Dogs running off-leash is an issue in all of Philadelphia’s parks. However, an increased number of incidences of dog attacks, biting and fights, as well as reports of poisonings and discussion of aggressive citizen-control measures prompted Friends of the Wissahickon to host a community meeting last month to address growing safety concerns surrounding unleashed dogs.
Despite pouring rain, nearly 100 park users and representatives from Philadelphia Parks and Recreation and adjacent neighborhoods and police districts, gathered at Valley Green Inn, beginning a productive dialogue and considering feasible short- and long-term solutions that balance varied interests and available resources while promoting safe, responsible, enjoyable park use for all.
A Matter of Enforcement
Philadelphia requires that dogs be under owner control and on a leash no longer than 6 feet.

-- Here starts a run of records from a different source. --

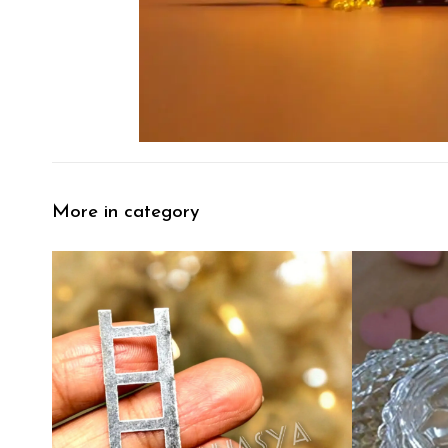
More in category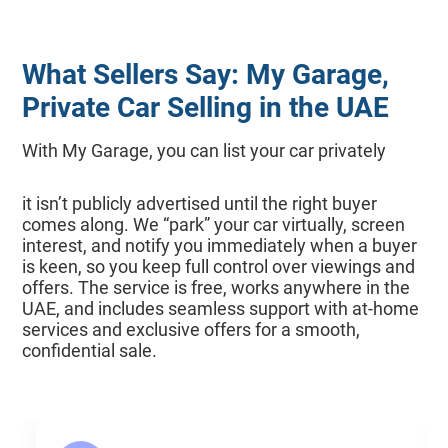
What Sellers Say: My Garage,
Private Car Selling in the UAE
With My Garage, you can list your car privately
it isn’t publicly advertised until the right buyer
comes along. We “park” your car virtually, screen
interest, and notify you immediately when a buyer
is keen, so you keep full control over viewings and
offers. The service is free, works anywhere in the
UAE, and includes seamless support with at-home
services and exclusive offers for a smooth,
confidential sale.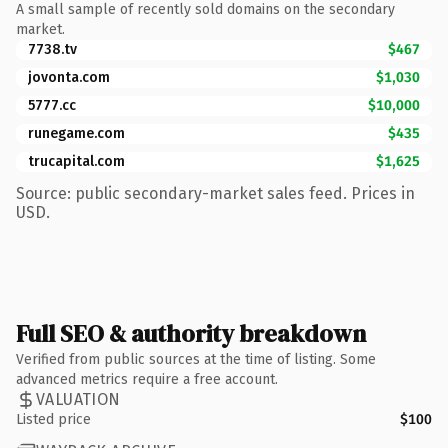
A small sample of recently sold domains on the secondary
market.
7738.tv
$467
jovonta.com
$1,030
5777.cc
$10,000
runegame.com
$435
trucapital.com
$1,625
Source: public secondary-market sales feed. Prices in
USD.
Full SEO & authority breakdown
Verified from public sources at the time of listing. Some
advanced metrics require a free account.
VALUATION
Listed price
$100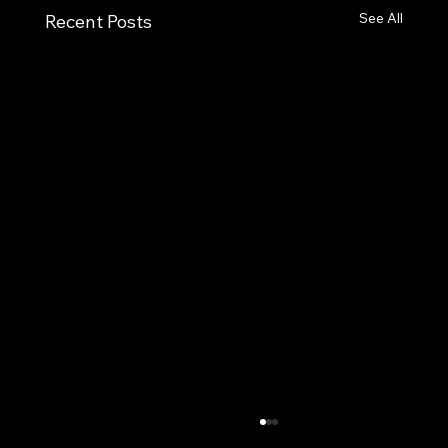
See All
Recent Posts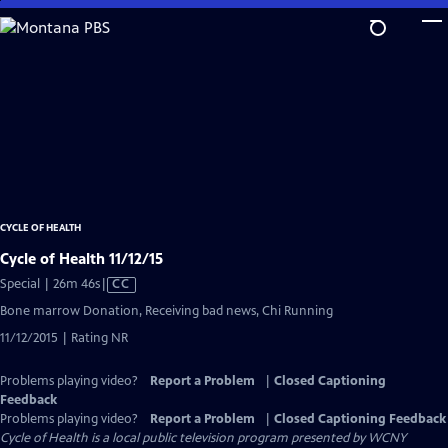
Skip
to
Main
Content
CYCLE OF HEALTH
Cycle of Health 11/12/15
Video
Special | 26m 46s
|
CC
has
Bone marrow Donation, Receiving bad news, Chi Running
Closed
11/12/2015 | Rating NR
Captions
Problems playing video?
Report a Problem
|
Closed Captioning
Feedback
Problems playing video?
Report a Problem
|
Closed Captioning Feedback
Cycle of Health
is a local public television program presented by
WCNY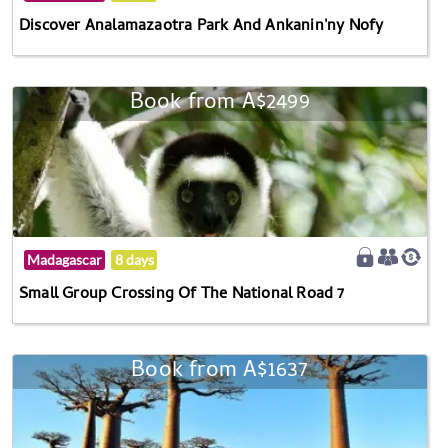
Discover Analamazaotra Park And Ankanin'ny Nofy
Book from A$2499
Madagascar
8 days
Small Group Crossing Of The National Road 7
Book from A$1637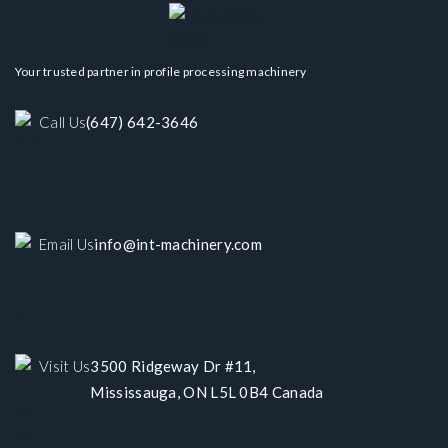
Your trusted partner in profile processing machinery
Call Us
(647) 642-3646
Email Us
info@int-machinery.com
Visit Us
3500 Ridgeway Dr #11,
Mississauga, ON L5L 0B4 Canada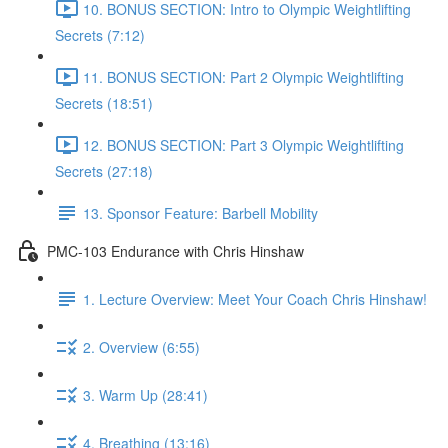
10. BONUS SECTION: Intro to Olympic Weightlifting
Secrets (7:12)
11. BONUS SECTION: Part 2 Olympic Weightlifting
Secrets (18:51)
12. BONUS SECTION: Part 3 Olympic Weightlifting
Secrets (27:18)
13. Sponsor Feature: Barbell Mobility
PMC-103 Endurance with Chris Hinshaw
1. Lecture Overview: Meet Your Coach Chris Hinshaw!
2. Overview (6:55)
3. Warm Up (28:41)
4. Breathing (13:16)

The ordinance applies to all city parks, and in the Wissahickon includes Forbidden Drive, the Andorra Natural Area, Carpenter’s Woods and all hiking and biking trails.
FOW volunteer Trail Ambassadors do their best to educate park users on using dog leashes, but cannot enforce regulations. Police officers and park rangers may fine dog owners or hold them responsible for damage or injury caused by their dogs, but there just aren’t enough of them.
To Free or Not to Free
Dog owners and professional dog walkers at the meeting made it clear that they want to be responsible citizens and support the need for safety, agreeing that dogs with an aggressive history or behavior should be kept under control. But they asserted that dogs are born to run and play, and a properly exercised dog is happier and healthier, and that people violate the leash law because there are few alternatives to let them do that. Indeed, there is a lack of off-leash dog parks and dedicated dog runs in Northwest Philadelphia — there should be more options.
Proponents of leashing cited safety as their top concern, describing experiences of unleashed dogs posing threats to themselves, their children and their own leashed dogs, as well as disturbing bird habitats and regularly harassing horses, both on the trails and in the stables. Some said fear is changing their perception of the park and determining how they use it, which is a serious problem.
To a certain extent, FOW is biased on this issue. We are committed to the safety of all park visitors (including dogs), but also to preserving the fragile urban-forest understory and habitat and preventing contamination of our water supply. We love dogs — as long as they don’t compromise these priorities.
The real issue here, though, isn’t about dogs. It’s about people and how we can use the park together in a safe, respectful way.
Based on the many recommendations voiced at the meeting, four main categories emerged for further dialogue and participation among selected organizational leadership and interested individuals:
- Policy and enforcement review and enhancement (Parks and Recreation).
- Designated space and times for dogs to be off-leash.
- Special licensing/certification (for example, dogs could undergo specific park training).
- Increased FOW Trail Ambassador and park ranger presence and signage, including special instructions on activating policy and animal control in the event of an incident
To those who attended the meeting, thank you for your thoughtful, respectful input. For those who were unable to come, but who want to weigh in, please share your feedback and read the minutes from this meeting at fow.org/fow-public-meeting-on-dog-safety.
We come to the Wissahickon to find peace — as one speaker at the meeting said, we all need the opportunity to “unleash” – and that’s what we hope to achieve on this important community issue as well. We will get there by working together.